Meg Wolitzer is an best-selling author I haven't read before, so I wasn't quite sure what to expect when I started to read The Uncoupling.

Robby and Dory Lang are high school teachers in a small suburban town in New Jersey. They are favourites among the students, well thought of in the town and still madly in love with each other after 20 plus years. Until...a new drama teacher comes to teach at the school. The play she decides to stage seems to unleash a change and shift in attitudes, outlooks and routine, not just with Robby and Dory, but the entire town.

"It was the cold air of the spell, come to claim her. Other spells were far more dramatic, accompanied as they were by lightning or a sizzling clang of thunderclap. This spell was more subtle, but still when it first came over a woman it was shocking, perhaps even grotesque, and she didn't have any idea that she was under it. Dory Lang simply felt as if she was freezing, and then she was aware of a mild disgust, no, even a mild horror at being touched. Certainly not pleasure, no, even a mild horror at being touched. Certainly not pleasure; none of that for her anymore. Her body momentarily shook - a brief death rattle, a death-of-sex rattle, technically - and then it stopped."
The play? Lysistrata - an ancient Greek comedy in which the women withhold sex in order to persuade the men to end the war.

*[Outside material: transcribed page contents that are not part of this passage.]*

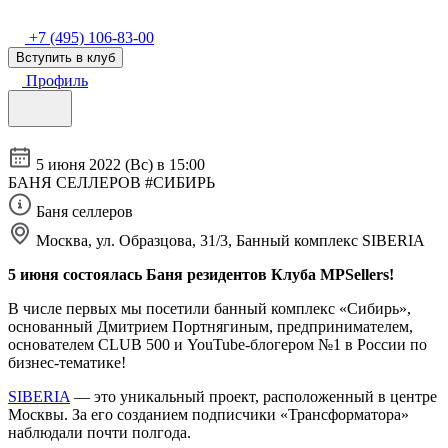
+7 (495) 106-83-00
Вступить в клуб
Профиль
5 июня 2022 (Вс) в 15:00
БАНЯ СЕЛЛЕРОВ #СИБИРЬ
Баня селлеров
Москва, ул. Образцова, 31/3, Банный комплекс SIBERIA
5 июня состоялась Баня резидентов Клуба MPSellers!
В числе первых мы посетили банный комплекс «Сибирь»,
основанный Дмитрием Портнягиным, предпринимателем,
основателем CLUB 500 и YouTube-блогером №1 в России по
бизнес-тематике!
SIBERIA
— это уникальный проект, расположенный в центре
Москвы. За его созданием подписчики «Трансформатора»
наблюдали почти полгода.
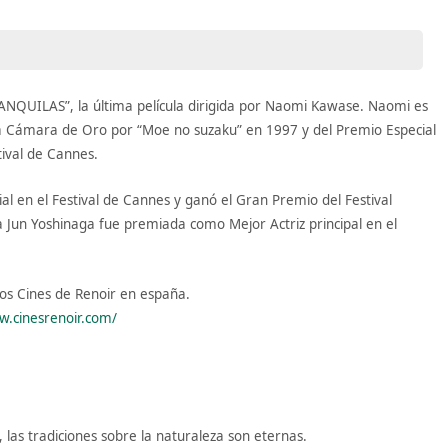
ANQUILAS”, la última película dirigida por Naomi Kawase. Naomi es
a Cámara de Oro por “Moe no suzaku” en 1997 y del Premio Especial
tival de Cannes.
l en el Festival de Cannes y ganó el Gran Premio del Festival
a Jun Yoshinaga fue premiada como Mejor Actriz principal en el
los Cines de Renoir en españa.
w.cinesrenoir.com/
 las tradiciones sobre la naturaleza son eternas.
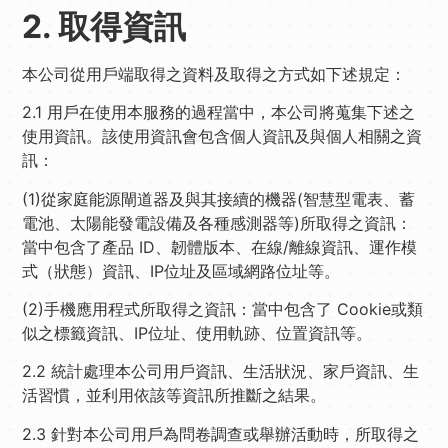
2. 取得資訊
本公司從用戶端取得之資料及取得之方式如下述規定：
2.1 用戶在使用本服務的過程當中，本公司將蒐集下述之
使用資訊。該使用資訊會包含個人資訊及與個人相關之資
訊：
(1)從家庭能源閘道器及與其接續的機器(智慧型電表、蓄
電池、太陽能發電設備及各種感測器等)所取得之資訊：
當中包含了產品 ID、韌體版本、在線/離線資訊、運作模
式（狀態）資訊、IP位址及區域網路位址等。
(2)手機應用程式所取得之資訊：當中包含了 Cookie或類
似之標籤資訊、IP位址、使用軌跡、位置資訊等。
2.2 統計處理本公司用戶資訊、生活狀況、家戶資訊、生
活習慣，並利用依該等資訊所推斷之結果。
2.3 針對本公司用戶為問卷調查或舉辦活動時，所取得之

Although Lysistrata is about denying, The Uncoupling is about loss of interest on the part of the women and the effect it has on the men in their lives and the rippling repercussions. Although Dory is the lead character, the other women in the town were just as interesting. I liked that Wolitzer explored women of all ages and life situations. Each age has a different outlook and situation to draw from. I very much enjoyed the exploration of the effects on all of the residents of the town, not just the women.

Where I got a little bogged down was the 'spell' part of the book. The ending was okay but a little too 'magical' for me - although the unnamed narrator of the book seems finally revealed. Albert Einstein once said, "Whoever undertakes to set himself up as a judge of truth and knowledge is shipwrecked by the laughter of the gods."

The Uncoupling is a fascinating exploration or marriage, desire, intimacy and relationships that will have you stopping to think. This would be a thought provoking choice for a book club.